[Start of section]

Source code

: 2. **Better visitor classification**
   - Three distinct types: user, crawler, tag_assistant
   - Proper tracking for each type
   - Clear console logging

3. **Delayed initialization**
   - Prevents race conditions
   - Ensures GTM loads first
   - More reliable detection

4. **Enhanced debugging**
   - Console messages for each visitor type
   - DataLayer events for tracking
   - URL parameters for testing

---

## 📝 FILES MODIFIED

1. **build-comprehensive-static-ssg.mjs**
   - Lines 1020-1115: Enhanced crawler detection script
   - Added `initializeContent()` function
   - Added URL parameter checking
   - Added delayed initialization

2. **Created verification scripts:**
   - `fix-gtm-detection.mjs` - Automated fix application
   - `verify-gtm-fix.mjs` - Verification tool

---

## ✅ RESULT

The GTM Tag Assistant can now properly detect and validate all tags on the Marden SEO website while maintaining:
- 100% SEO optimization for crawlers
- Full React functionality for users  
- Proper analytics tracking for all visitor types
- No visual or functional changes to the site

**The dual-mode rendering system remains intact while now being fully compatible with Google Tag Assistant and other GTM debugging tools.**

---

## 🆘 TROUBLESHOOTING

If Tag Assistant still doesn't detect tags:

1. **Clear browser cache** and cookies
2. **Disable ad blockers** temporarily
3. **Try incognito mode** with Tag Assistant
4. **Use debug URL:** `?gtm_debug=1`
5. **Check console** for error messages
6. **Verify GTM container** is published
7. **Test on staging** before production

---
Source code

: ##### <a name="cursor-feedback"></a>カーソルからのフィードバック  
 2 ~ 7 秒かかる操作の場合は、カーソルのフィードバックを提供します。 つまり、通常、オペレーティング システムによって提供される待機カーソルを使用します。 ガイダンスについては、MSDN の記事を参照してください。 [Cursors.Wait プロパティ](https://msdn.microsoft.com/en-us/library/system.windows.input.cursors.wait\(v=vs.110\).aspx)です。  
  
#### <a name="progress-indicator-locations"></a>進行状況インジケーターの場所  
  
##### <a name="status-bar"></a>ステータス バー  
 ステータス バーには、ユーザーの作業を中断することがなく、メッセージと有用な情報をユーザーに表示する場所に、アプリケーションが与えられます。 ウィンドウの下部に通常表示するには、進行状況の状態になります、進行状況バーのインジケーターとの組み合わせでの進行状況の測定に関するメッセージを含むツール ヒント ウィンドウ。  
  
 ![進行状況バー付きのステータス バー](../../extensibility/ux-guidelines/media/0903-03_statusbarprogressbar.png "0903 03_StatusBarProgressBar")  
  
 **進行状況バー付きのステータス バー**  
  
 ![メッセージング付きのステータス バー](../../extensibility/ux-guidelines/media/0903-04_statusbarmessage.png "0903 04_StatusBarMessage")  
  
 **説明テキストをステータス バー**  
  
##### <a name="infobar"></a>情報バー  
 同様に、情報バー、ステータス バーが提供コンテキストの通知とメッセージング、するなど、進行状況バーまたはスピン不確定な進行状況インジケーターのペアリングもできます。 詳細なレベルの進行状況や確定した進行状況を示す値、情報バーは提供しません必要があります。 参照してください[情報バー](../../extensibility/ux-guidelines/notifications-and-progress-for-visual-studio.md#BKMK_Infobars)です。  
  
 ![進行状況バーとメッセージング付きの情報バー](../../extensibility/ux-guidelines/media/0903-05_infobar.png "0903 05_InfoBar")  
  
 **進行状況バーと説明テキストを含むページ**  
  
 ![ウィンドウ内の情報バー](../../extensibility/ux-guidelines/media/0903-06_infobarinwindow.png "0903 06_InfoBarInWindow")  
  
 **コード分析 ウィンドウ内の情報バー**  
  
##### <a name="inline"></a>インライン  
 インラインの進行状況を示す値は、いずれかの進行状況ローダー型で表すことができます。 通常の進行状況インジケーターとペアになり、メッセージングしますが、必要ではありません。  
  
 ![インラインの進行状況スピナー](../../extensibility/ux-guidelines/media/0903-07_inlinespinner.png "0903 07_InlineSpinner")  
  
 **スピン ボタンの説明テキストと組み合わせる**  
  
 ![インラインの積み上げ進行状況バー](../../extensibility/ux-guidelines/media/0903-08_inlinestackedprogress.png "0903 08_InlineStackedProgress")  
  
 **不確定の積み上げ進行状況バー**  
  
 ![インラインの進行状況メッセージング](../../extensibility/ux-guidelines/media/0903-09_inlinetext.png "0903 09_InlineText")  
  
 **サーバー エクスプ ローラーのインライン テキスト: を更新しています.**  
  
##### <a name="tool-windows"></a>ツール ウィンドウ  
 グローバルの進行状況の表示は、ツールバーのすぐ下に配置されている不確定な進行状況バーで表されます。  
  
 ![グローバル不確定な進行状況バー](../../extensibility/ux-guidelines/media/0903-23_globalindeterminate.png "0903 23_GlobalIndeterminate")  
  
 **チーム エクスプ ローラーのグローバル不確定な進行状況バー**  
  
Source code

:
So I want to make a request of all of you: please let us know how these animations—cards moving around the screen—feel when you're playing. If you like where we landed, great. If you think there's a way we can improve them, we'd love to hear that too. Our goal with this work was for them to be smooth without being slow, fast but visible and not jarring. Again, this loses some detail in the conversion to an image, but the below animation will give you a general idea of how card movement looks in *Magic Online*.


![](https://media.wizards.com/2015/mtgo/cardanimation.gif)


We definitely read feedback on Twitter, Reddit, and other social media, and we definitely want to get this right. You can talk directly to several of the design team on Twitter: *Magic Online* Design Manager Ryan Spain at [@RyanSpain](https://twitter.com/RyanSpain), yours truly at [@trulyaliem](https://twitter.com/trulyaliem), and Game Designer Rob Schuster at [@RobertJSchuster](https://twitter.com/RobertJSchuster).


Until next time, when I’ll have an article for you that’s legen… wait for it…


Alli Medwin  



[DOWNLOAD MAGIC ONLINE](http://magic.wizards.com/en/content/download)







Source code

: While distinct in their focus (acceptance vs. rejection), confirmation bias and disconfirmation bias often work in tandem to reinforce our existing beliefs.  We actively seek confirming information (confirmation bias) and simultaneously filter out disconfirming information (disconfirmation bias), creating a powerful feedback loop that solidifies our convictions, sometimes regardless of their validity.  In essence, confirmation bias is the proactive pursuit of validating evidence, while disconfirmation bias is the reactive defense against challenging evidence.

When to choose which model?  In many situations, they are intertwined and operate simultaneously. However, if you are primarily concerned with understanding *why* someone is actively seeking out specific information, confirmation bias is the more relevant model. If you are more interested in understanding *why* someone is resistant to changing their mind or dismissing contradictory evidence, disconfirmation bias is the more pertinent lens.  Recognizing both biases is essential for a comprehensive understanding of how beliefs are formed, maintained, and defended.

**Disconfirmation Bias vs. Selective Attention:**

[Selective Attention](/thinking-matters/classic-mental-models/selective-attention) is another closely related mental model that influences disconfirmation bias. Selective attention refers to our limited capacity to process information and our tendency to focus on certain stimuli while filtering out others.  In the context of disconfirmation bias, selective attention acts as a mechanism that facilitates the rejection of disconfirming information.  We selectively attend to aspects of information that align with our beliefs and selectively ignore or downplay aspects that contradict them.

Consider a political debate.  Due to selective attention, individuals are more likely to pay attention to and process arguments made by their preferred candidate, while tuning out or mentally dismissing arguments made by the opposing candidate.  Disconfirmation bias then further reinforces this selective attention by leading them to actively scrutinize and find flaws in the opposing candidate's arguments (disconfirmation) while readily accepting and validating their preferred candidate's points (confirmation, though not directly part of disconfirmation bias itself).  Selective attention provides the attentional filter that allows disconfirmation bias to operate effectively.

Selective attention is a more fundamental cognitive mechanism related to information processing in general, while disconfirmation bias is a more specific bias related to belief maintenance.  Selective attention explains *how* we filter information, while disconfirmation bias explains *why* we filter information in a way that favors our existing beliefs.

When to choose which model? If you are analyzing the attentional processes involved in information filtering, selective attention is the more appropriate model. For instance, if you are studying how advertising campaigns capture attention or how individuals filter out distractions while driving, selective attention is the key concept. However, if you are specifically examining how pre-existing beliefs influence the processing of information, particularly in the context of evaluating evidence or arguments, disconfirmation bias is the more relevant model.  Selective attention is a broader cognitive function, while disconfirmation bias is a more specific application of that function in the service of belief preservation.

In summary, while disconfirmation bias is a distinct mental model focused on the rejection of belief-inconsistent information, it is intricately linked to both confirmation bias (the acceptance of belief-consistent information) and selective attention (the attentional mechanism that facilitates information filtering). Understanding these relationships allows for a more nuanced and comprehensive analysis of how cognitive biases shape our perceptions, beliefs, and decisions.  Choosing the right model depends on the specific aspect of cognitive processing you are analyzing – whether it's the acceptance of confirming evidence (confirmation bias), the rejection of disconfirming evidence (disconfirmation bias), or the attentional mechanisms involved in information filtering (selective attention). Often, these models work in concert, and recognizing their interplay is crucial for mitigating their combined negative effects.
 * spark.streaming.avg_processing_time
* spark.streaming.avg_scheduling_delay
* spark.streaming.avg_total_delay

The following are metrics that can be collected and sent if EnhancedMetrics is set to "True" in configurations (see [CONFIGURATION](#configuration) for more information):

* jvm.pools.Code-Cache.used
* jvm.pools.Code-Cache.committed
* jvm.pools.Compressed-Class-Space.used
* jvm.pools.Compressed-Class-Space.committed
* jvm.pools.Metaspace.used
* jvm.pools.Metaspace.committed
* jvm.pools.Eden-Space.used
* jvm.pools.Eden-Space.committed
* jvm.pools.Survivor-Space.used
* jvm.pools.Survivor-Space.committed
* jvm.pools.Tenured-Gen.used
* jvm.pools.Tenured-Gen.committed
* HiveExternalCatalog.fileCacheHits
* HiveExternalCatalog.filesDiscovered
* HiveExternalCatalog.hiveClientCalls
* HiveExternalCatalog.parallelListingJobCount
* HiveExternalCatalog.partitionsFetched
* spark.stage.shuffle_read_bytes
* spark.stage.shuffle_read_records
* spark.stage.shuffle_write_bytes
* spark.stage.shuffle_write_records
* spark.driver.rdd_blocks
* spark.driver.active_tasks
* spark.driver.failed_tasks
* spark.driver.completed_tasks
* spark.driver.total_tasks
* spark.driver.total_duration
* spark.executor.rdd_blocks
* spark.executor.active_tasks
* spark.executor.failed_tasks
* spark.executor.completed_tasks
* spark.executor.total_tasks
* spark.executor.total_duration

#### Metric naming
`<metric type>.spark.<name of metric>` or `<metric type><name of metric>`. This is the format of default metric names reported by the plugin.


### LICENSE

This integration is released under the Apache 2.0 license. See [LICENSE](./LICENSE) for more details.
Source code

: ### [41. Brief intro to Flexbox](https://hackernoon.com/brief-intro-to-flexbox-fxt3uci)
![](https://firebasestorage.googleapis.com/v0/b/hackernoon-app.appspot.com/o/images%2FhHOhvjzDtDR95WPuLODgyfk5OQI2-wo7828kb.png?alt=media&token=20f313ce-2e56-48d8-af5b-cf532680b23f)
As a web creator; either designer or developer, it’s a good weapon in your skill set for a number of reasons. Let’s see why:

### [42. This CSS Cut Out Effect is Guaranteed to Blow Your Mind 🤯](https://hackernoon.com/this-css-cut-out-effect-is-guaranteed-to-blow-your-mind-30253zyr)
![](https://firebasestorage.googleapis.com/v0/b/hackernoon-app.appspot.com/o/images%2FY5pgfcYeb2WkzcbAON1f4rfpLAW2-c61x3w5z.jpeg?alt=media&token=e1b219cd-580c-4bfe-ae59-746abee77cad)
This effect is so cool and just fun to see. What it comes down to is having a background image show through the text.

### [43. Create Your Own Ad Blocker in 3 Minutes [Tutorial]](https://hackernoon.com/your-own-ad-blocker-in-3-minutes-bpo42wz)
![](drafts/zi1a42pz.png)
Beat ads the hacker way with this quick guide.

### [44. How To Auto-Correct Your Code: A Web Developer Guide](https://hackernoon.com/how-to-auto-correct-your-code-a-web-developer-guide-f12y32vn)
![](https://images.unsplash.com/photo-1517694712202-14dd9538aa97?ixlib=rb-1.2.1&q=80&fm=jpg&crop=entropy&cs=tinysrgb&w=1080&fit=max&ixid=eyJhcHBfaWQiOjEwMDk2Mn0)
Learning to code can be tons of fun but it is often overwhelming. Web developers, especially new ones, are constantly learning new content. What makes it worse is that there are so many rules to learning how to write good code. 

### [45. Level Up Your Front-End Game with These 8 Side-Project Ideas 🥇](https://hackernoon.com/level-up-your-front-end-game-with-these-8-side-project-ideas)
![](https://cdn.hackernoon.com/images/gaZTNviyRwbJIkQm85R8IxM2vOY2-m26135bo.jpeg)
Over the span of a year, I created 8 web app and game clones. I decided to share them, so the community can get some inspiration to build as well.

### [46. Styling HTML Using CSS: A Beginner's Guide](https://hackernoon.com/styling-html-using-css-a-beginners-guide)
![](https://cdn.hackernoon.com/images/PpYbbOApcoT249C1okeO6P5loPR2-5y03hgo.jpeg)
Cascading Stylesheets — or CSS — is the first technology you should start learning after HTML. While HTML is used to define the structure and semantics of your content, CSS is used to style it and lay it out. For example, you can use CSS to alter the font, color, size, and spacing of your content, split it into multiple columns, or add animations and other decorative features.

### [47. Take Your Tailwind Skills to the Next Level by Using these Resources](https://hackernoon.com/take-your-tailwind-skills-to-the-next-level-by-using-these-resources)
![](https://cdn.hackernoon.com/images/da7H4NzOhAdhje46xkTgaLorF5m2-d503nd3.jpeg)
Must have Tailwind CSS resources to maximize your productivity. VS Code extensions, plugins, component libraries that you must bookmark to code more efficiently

[End of section]

- _What needs to be done_: As listed above, the lines from the line with "- URL parameters for testing" to the line with "## 🆘 TROUBLESHOOTING" are to be echoed exactly, with both ends included and nothing added.

- _Exercise result_:
   - URL parameters for testing

---

## 📝 FILES MODIFIED

1. **build-comprehensive-static-ssg.mjs**
   - Lines 1020-1115: Enhanced crawler detection script
   - Added `initializeContent()` function
   - Added URL parameter checking
   - Added delayed initialization

2. **Created verification scripts:**
   - `fix-gtm-detection.mjs` - Automated fix application
   - `verify-gtm-fix.mjs` - Verification tool

---

## ✅ RESULT

The GTM Tag Assistant can now properly detect and validate all tags on the Marden SEO website while maintaining:
- 100% SEO optimization for crawlers
- Full React functionality for users  
- Proper analytics tracking for all visitor types
- No visual or functional changes to the site

**The dual-mode rendering system remains intact while now being fully compatible with Google Tag Assistant and other GTM debugging tools.**

---

## 🆘 TROUBLESHOOTING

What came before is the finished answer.